Introduction

This book describes the Tectonic typesetting system. The goal of the Tectonic project is to empower people to create beautiful, effective technical documents.

Technical documents

What do we mean by “technical documents”? While the Tectonic project seeks to cast its net as widely as possible, common examples might be software manuals, scientific papers, or analytical reports. What features do such documents include that traditional authoring frameworks have trouble supporting?

  • Mathematics. Any kind of mathematical typesetting is challenging. Beautiful mathematical typesetting is extremely hard and requires deep integration with the overall typesetting system.
  • Abundant cross-references. Technical documents often involve extensive internal and external cross-references (links), and managing such links is a nightmare without extremely good tooling support.
  • Rich content. Technical documents also generally include a great deal of rich content beyond their text, such as figures, tables, and code. In the best documents, this content is seamlessly integrated into the document presentation, with precise author control over that presentation.
  • Integrated computation. In the 21st century, it is finally possible to integrate computation — runnable code samples, interactive graphics, live-updating data, and so on — into documents, and it is becoming clear that this new capability is not just evolutionary, but revolutionary.
  • Hackability. Finally, we also believe that technical documents should ideally be “hackable,” meaning that people should be able to see how they work “under the hood” and use them as a basis for their own creations.

Tectonic and TeX

At the core of Tectonic is a modernized, complete, self-contained TeX/LaTeX engine, powered by XeTeX and TeXLive.

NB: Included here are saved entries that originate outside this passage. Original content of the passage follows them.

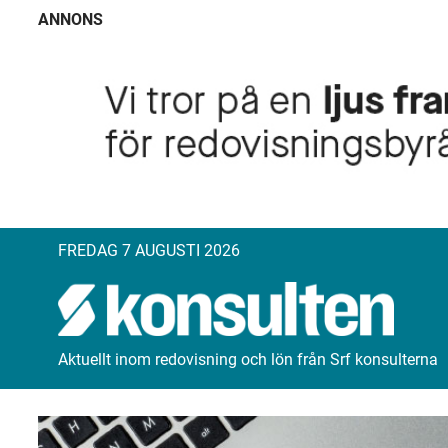
ANNONS
FREDAG 7 AUGUSTI 2026
Aktuellt inom redovisning och lön från Srf konsulterna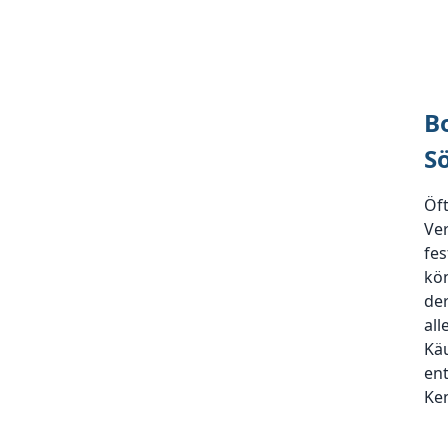
B
S
Öf
Ve
fes
kön
der
all
Kä
ent
Ken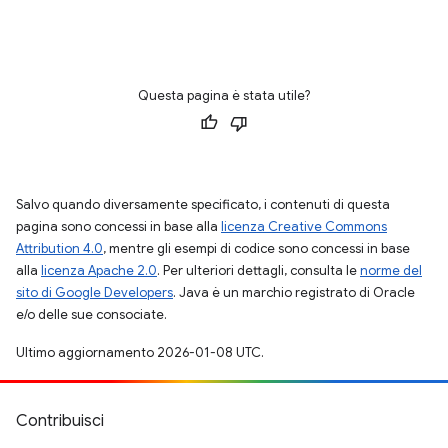
Questa pagina è stata utile?
Salvo quando diversamente specificato, i contenuti di questa
pagina sono concessi in base alla
licenza Creative Commons
Attribution 4.0
, mentre gli esempi di codice sono concessi in base
alla
licenza Apache 2.0
. Per ulteriori dettagli, consulta le
norme del
sito di Google Developers
. Java è un marchio registrato di Oracle
e/o delle sue consociate.
Ultimo aggiornamento 2026-01-08 UTC.
Contribuisci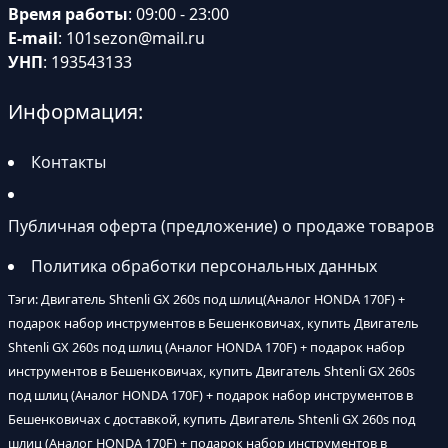
Время работы
: 09:00 - 23:00
E-mail
:
101sezon@mail.ru
УНП
: 193543133
Информация:
Контакты
Публичная оферта (предложение) о продаже товаров
Политика обработки персональных данных
Тэги: Двигатель Shtenli GX 260s под шлиц(Аналог HONDA 170F) +
подарок набор инструментов в Бешенковичах, купить Двигатель
Shtenli GX 260s под шлиц (Аналог HONDA 170F) + подарок набор
инструментов в Бешенковичах, купить Двигатель Shtenli GX 260s
под шлиц (Аналог HONDA 170F) + подарок набор инструментов в
Бешенковичах с доставкой, купить Двигатель Shtenli GX 260s под
шлиц (Аналог HONDA 170F) + подарок набор инструментов в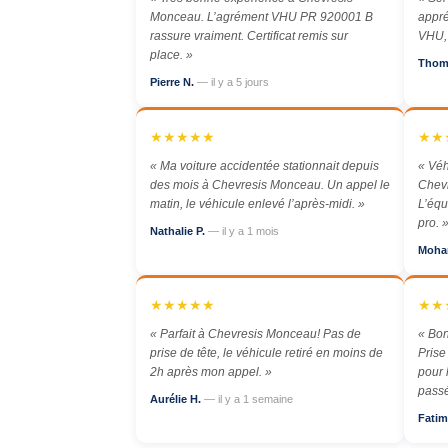
Monceau. L’agrément VHU PR 920001 B
appré
rassure vraiment. Certificat remis sur
VHU, 
place. »
Thom
Pierre N.
— il y a 5 jours
★★★★★
★★
« Ma voiture accidentée stationnait depuis
« Véh
des mois à Chevresis Monceau. Un appel le
Chev
matin, le véhicule enlevé l’après-midi. »
L’équ
pro. 
Nathalie P.
— il y a 1 mois
Moha
★★★★★
★★
« Parfait à Chevresis Monceau! Pas de
« Bo
prise de tête, le véhicule retiré en moins de
Prise
2h après mon appel. »
pour 
passé
Aurélie H.
— il y a 1 semaine
Fatim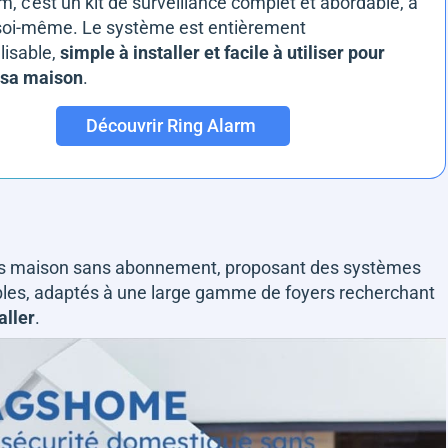
m, c'est un kit de surveillance complet et abordable, à
 soi-même. Le système est entièrement
lisable,
simple à installer et facile à utiliser pour
 sa maison
.
Découvrir Ring Alarm
es maison sans abonnement, proposant des systèmes
bles, adaptés à une large gamme de foyers recherchant
aller
.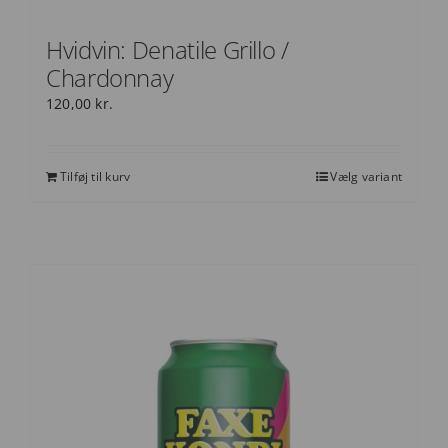
Hvidvin: Denatile Grillo /
Chardonnay
120,00
kr.
Tilføj til kurv
Vælg variant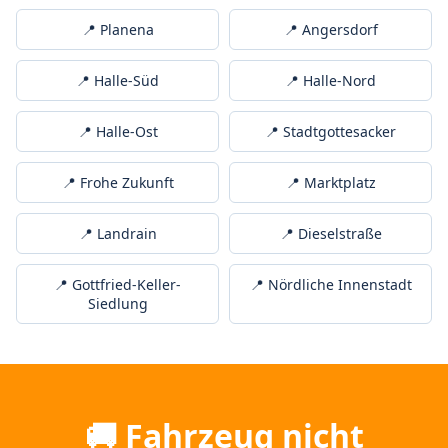
📍 Planena
📍 Angersdorf
📍 Halle-Süd
📍 Halle-Nord
📍 Halle-Ost
📍 Stadtgottesacker
📍 Frohe Zukunft
📍 Marktplatz
📍 Landrain
📍 Dieselstraße
📍 Gottfried-Keller-
📍 Nördliche Innenstadt
Siedlung
🚚 Fahrzeug nicht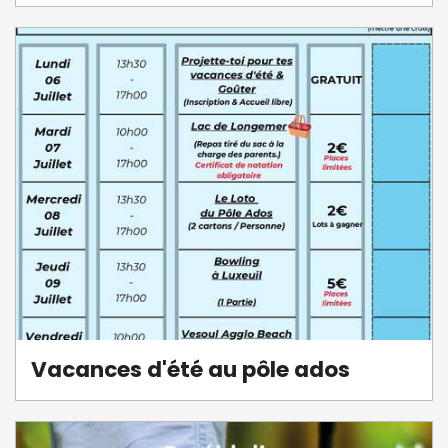
Vacances d'été au pôle ados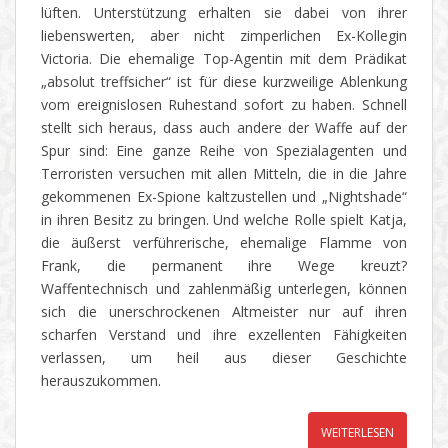
lüften. Unterstützung erhalten sie dabei von ihrer
liebenswerten, aber nicht zimperlichen Ex-Kollegin
Victoria. Die ehemalige Top-Agentin mit dem Prädikat
„absolut treffsicher“ ist für diese kurzweilige Ablenkung
vom ereignislosen Ruhestand sofort zu haben. Schnell
stellt sich heraus, dass auch andere der Waffe auf der
Spur sind: Eine ganze Reihe von Spezialagenten und
Terroristen versuchen mit allen Mitteln, die in die Jahre
gekommenen Ex-Spione kaltzustellen und „Nightshade“
in ihren Besitz zu bringen. Und welche Rolle spielt Katja,
die äußerst verführerische, ehemalige Flamme von
Frank, die permanent ihre Wege kreuzt?
Waffentechnisch und zahlenmäßig unterlegen, können
sich die unerschrockenen Altmeister nur auf ihren
scharfen Verstand und ihre exzellenten Fähigkeiten
verlassen, um heil aus dieser Geschichte
herauszukommen.
WEITERLESEN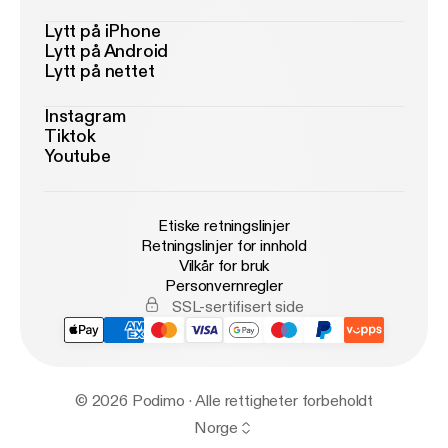
Lytt på iPhone
Lytt på Android
Lytt på nettet
Instagram
Tiktok
Youtube
Etiske retningslinjer
Retningslinjer for innhold
Vilkår for bruk
Personvernregler
SSL-sertifisert side
© 2026 Podimo · Alle rettigheter forbeholdt
Norge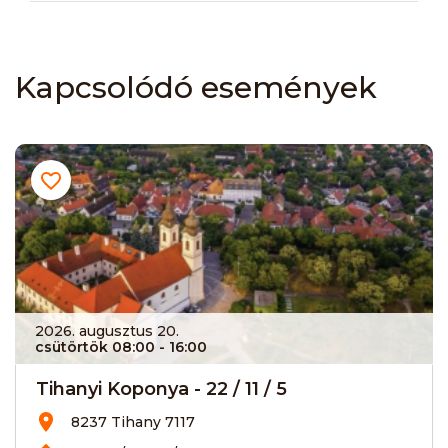
Kapcsolódó események
2026. augusztus 20.
csütörtök 08:00
- 16:00
Tihanyi Koponya - 22 / 11 / 5
8237 Tihany 7117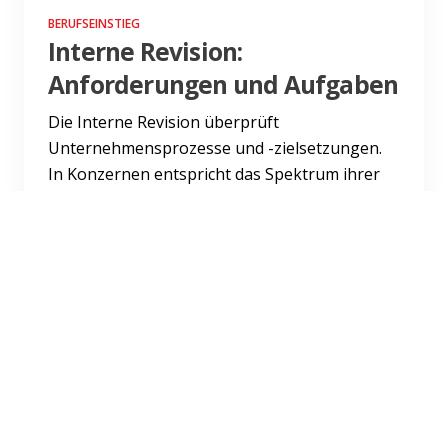
BERUFSEINSTIEG
Interne Revision:
Anforderungen und Aufgaben
Die Interne Revision überprüft
Unternehmensprozesse und -zielsetzungen.
In Konzernen entspricht das Spektrum ihrer
Aufgaben häufig der Funktion eines...
Weiterlesen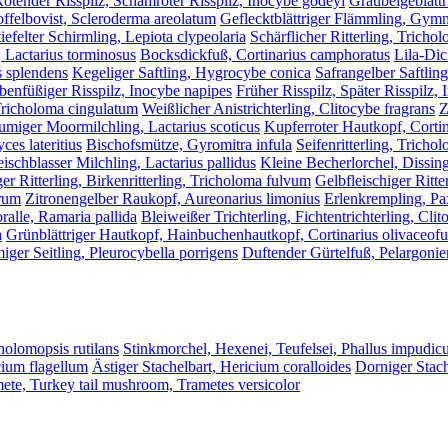
ötender Risspilz, Schamroter Risspilz, Inocybe godeyi
Graubeigeblättr
offelbovist, Scleroderma areolatum
Geflecktblättriger Flämmling, Gymn
iefelter Schirmling, Lepiota clypeolaria
Schärflicher Ritterling, Tricho
, Lactarius torminosus
Bocksdickfuß, Cortinarius camphoratus
Lila-Dic
 splendens
Kegeliger Saftling, Hygrocybe conica
Safrangelber Saftlin
enfüßiger Risspilz, Inocybe napipes
Früher Risspilz, Später Risspilz, 
 Tricholoma cingulatum
Weißlicher Anistrichterling, Clitocybe fragrans
Z
umiger Moormilchling, Lactarius scoticus
Kupferroter Hautkopf, Cortin
es lateritius
Bischofsmütze, Gyromitra infula
Seifenritterling, Trich
eischblasser Milchling, Lactarius pallidus
Kleine Becherlorchel, Dissin
ger Ritterling, Birkenritterling, Tricholoma fulvum
Gelbfleischiger Ritte
orum
Zitronengelber Raukopf, Aureonarius limonius
Erlenkrempling, Pa
alle, Ramaria pallida
Bleiweißer Trichterling, Fichtentrichterling, Cli
a
Grünblättriger Hautkopf, Hainbuchenhautkopf, Cortinarius olivaceof
iger Seitling, Pleurocybella porrigens
Duftender Gürtelfuß, Pelargonien
cholomopsis rutilans
Stinkmorchel, Hexenei, Teufelsei, Phallus impudic
cium flagellum
Ästiger Stachelbart, Hericium coralloides
Dorniger Stach
mete, Turkey tail mushroom, Trametes versicolor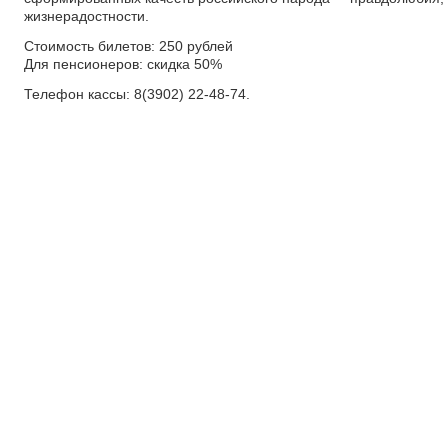
жизнерадостности.
Стоимость билетов: 250 рублей
Для пенсионеров: скидка 50%
Телефон кассы: 8(3902) 22-48-74.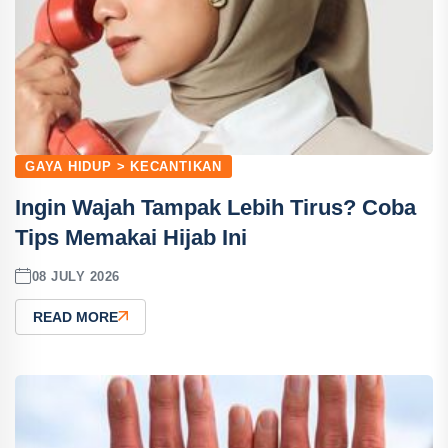
GAYA HIDUP > KECANTIKAN
Ingin Wajah Tampak Lebih Tirus? Coba
Tips Memakai Hijab Ini
08 JULY 2026
READ MORE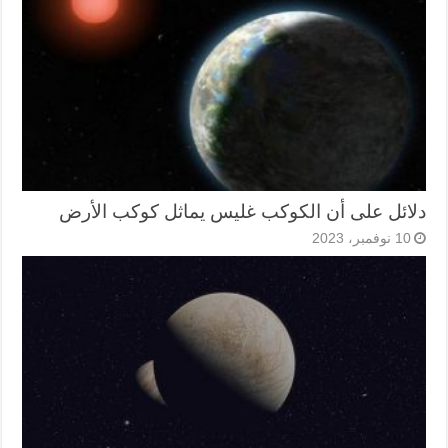
دلائل على أن الكوكب غليس يماثل كوكب الأرض
10 نوفمبر، 2023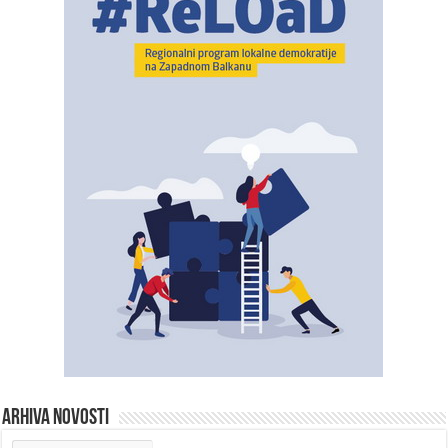
ARHIVA NOVOSTI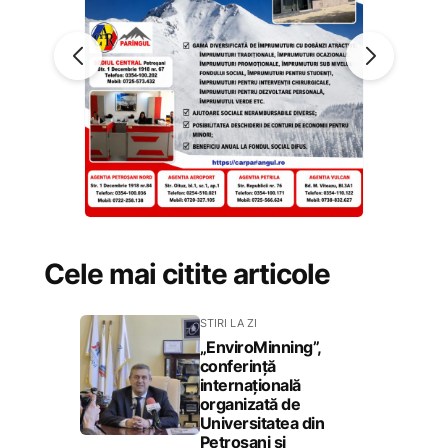
Cele mai citite articole
STIRI LA ZI
„EnviroMinning”,
conferință
internațională
organizată de
Universitatea din
Petroșani și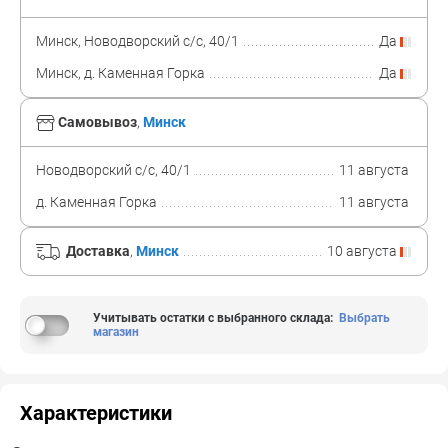
Минск, Новодворский с/с, 40/1
Да
Минск, д. Каменная Горка
Да
Самовывоз
,
Минск
Новодворский с/с, 40/1
11 августа
д. Каменная Горка
11 августа
Доставка
,
Минск
10 августа
Учитывать остатки с выбранного склада
:
Выбрать
магазин
Характеристики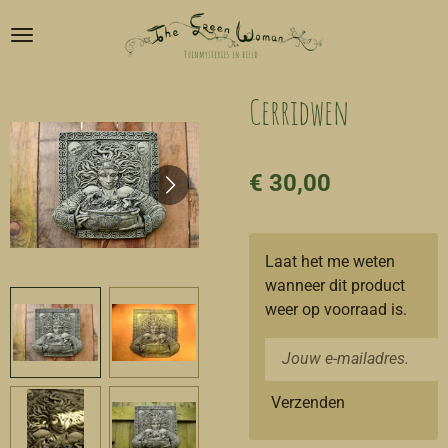
Ga
direct
naar
de
Cerridwen
hoofdinhoud
€ 30,00
Laat het me weten
wanneer dit product
weer op voorraad is.
Verzenden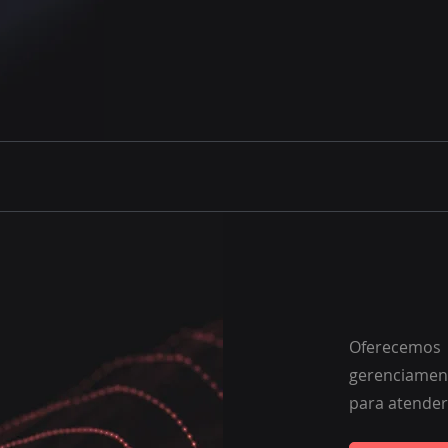
Oferecemos
gerenciament
para atender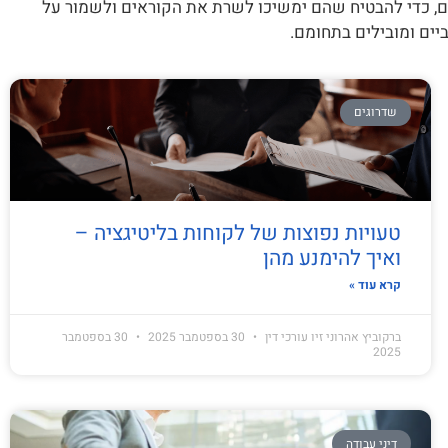
ם, כדי להבטיח שהם ימשיכו לשרת את הקוראים ולשמור על
ים ומובילים בתחומם.
שדרוגים
טעויות נפוצות של לקוחות בליטיגציה –
ואיך להימנע מהן
קרא עוד »
ברקוביץ אהרוני זיו עורכי דין
30 בספטמבר 2025
30 בספטמבר
2025
דיני עבודה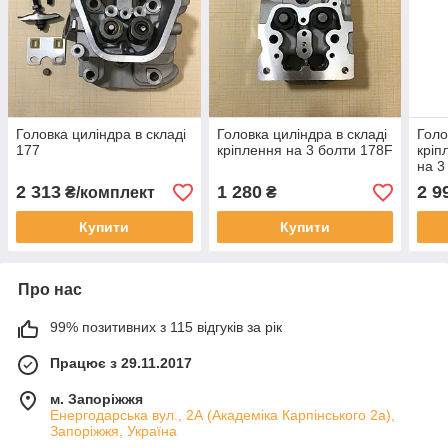
Головка циліндра в складі
Головка циліндра в складі
Голо
177
кріплення на 3 болти 178F
кріп
на 3
2 313
1 280
2 9
₴/комплект
₴
Купити
Купити
Про нас
99% позитивних з 115 відгуків за рік
Працює з 29.11.2017
м. Запоріжжя
Енергодарська вул., 2А (Академіка Карпінського 2а),
Запоріжжя, Україна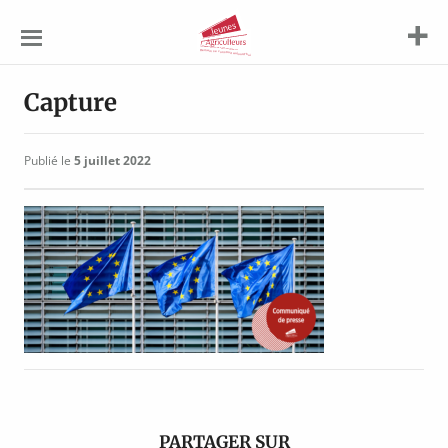
Jeunes
Agriculteurs
Capture
Publié le
5 juillet 2022
PARTAGER SUR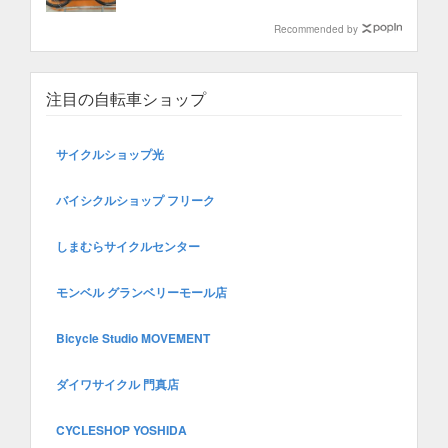
Recommended by
注目の自転車ショップ
サイクルショップ光
バイシクルショップ フリーク
しまむらサイクルセンター
モンベル グランベリーモール店
Bicycle Studio MOVEMENT
ダイワサイクル 門真店
CYCLESHOP YOSHIDA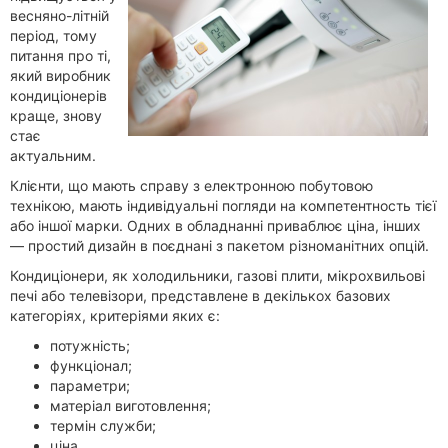
весняно-літній
період, тому
питання про ті,
який виробник
кондиціонерів
краще, знову
стає
актуальним.
Клієнти, що мають справу з електронною побутовою
технікою, мають індивідуальні погляди на компетентность тієї
або іншої марки. Одних в обладнанні приваблює ціна, інших
— простий дизайн в поєднані з пакетом різноманітних опцій.
Кондиціонери, як холодильники, газові плити, мікрохвильові
печі або телевізори, представлене в декількох базових
категоріях, критеріями яких є:
потужність;
функціонал;
параметри;
матеріал виготовлення;
термін служби;
ціна.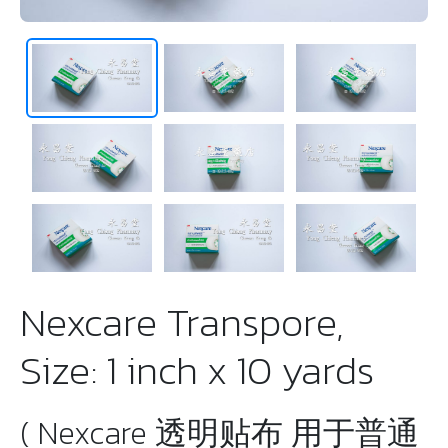
Nexcare Transpore,
Size: 1 inch x 10 yards
( Nexcare 透明贴布 用于普通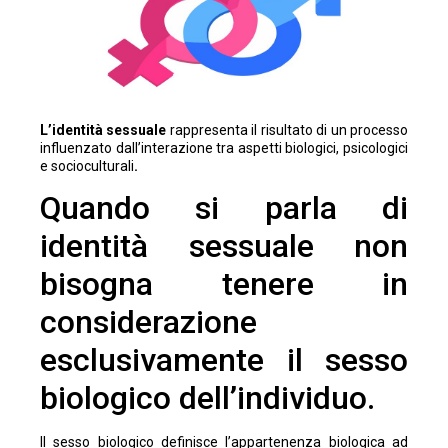
L’identità sessuale
rappresenta il risultato di un processo
influenzato dall’interazione tra aspetti biologici, psicologici
e socioculturali
.
Quando si parla di
identità sessuale non
bisogna tenere in
considerazione
esclusivamente il sesso
biologico dell’individuo.
Il sesso biologico definisce l’appartenenza biologica ad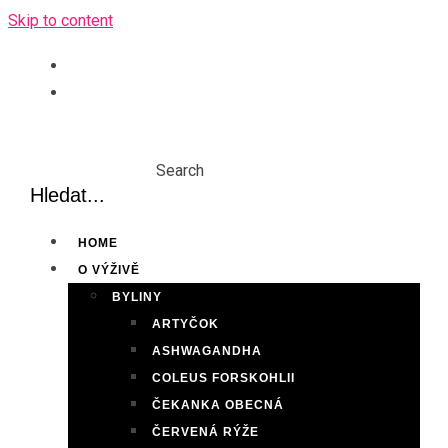
Skip to content
Search
HOME
O VÝŽIVĚ
BYLINY
ARTYČOK
ASHWAGANDHA
COLEUS FORSKOHLII
ČEKANKA OBECNÁ
ČERVENÁ RÝŽE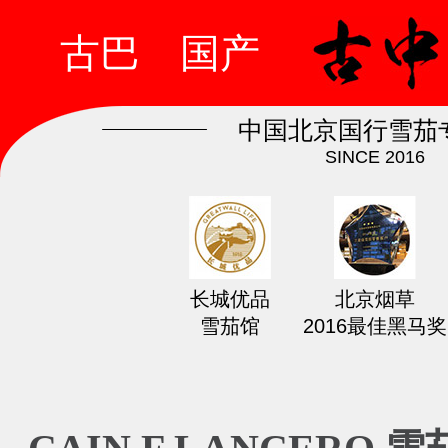
古巴
国产
中国北京国行雪茄
SINCE 2016
长城优品
北京烟草
雪茄馆
2016最佳黑马奖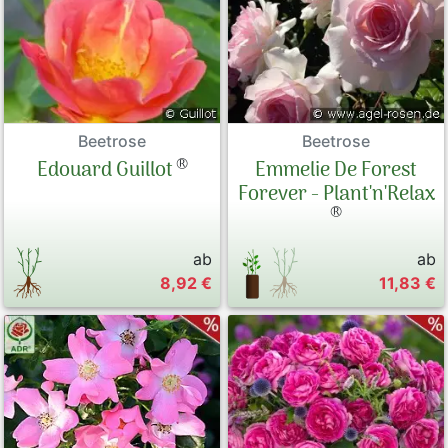
Beetrose
Beetrose
®
Edouard Guillot
Emmelie De Forest
Forever - Plant'n'Relax
®
ab
ab
8,92 €
11,83 €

For those new to it, TeX is a programming language. While most programming languages create software, TeX creates typeset documents. TeX is quite archaic in some ways, but in many fields it’s still the tool of choice for authoring the kinds of documents described above.

  • TeX is absolutely unparalleled in its ability to typeset math. Workers in virtually every mathematics-heavy field use TeX to create documents.
  • The TeX ecosystem provides infrastructure for deep and rich cross-referencing with programs like bibtex.
  • Another hallmark of the TeX ecosystem is longstanding support for complex figures, tables, and other forms of rich content included in the document.
  • Because TeX is a programming language for creating documents, TeX-based documents can be hackable in exactly the same way as the open-source programs that underly so much of the modern software ecosystem.

The fundamental principle underlying the Tectonic project is that TeX is, and can continue to be, the best language out there for creating the beautiful, effective technical documents that the world deserves. The TeX language is an amazingly clever piece of engineering, and the fact that it’s still in use 40 years (!) after its creation speaks for itself. But by the same token, there is a lot about the TeX software ecosystem that is archaic and outdated. The goal of Tectonic is to build on the good stuff and leave behind the things that don’t make sense anymore.

In particular, Tectonic is derived from the source code that powers the XeTeX engine, and the bulk of its code is the same core engine that implements the complex, Unicode-aware typesetting performed by XeTeX. Tectonic provides both a new user experience around that engine, and several key interventions that enable the engine to be used in fundamentally new ways.

The goals of Tectonic

As stated above, the overall goal of the Tectonic project is to enable people to create beautiful, effective technical documents. In particular, there are several elements of the existing TeX ecosystem that Tectonic aims to improve upon:

  • User experience. Many aspects of the classic TeX user experience (UX) are bizarre and unpleasant to modern users. In particular, its error messages and diagnostic output can be utterly mystifying. Tectonic chooses to break compatibility with classic TeX when doing so offers the chance to improve the UX.
  • Embeddability. The modern TeX software system consists of a suite of interacting command-line programs modifying a complex tree of thousands of support files. This makes it extremely unpleasant to embed the TeX engine within other software systems, which prevents a whole host of exciting use cases. Tectonic delivers its engine as a reusable software library and aims to make that library easy to embed and reuse anywhere code can run.
  • Reproducibility. For the same reasons that the classic TeX experience is difficult to embed, it is difficult to guarantee reproducible document builds. For many technical documents, reproducibility is a highly-respected virtue if not an outright requirement. Tectonic aims to enable easy, byte-for-byte reproducible builds.
  • Web output. Modern displays and Web browsers are incredibly powerful, versatile tools. One of the motivations for the founding of the Tectonic project was the belief that current Web-based technical documents are falling far short of what should be possible, and the belief that some changes in the core TeX engine are necessary to fully unlock its ability to produce excellent Web-based output.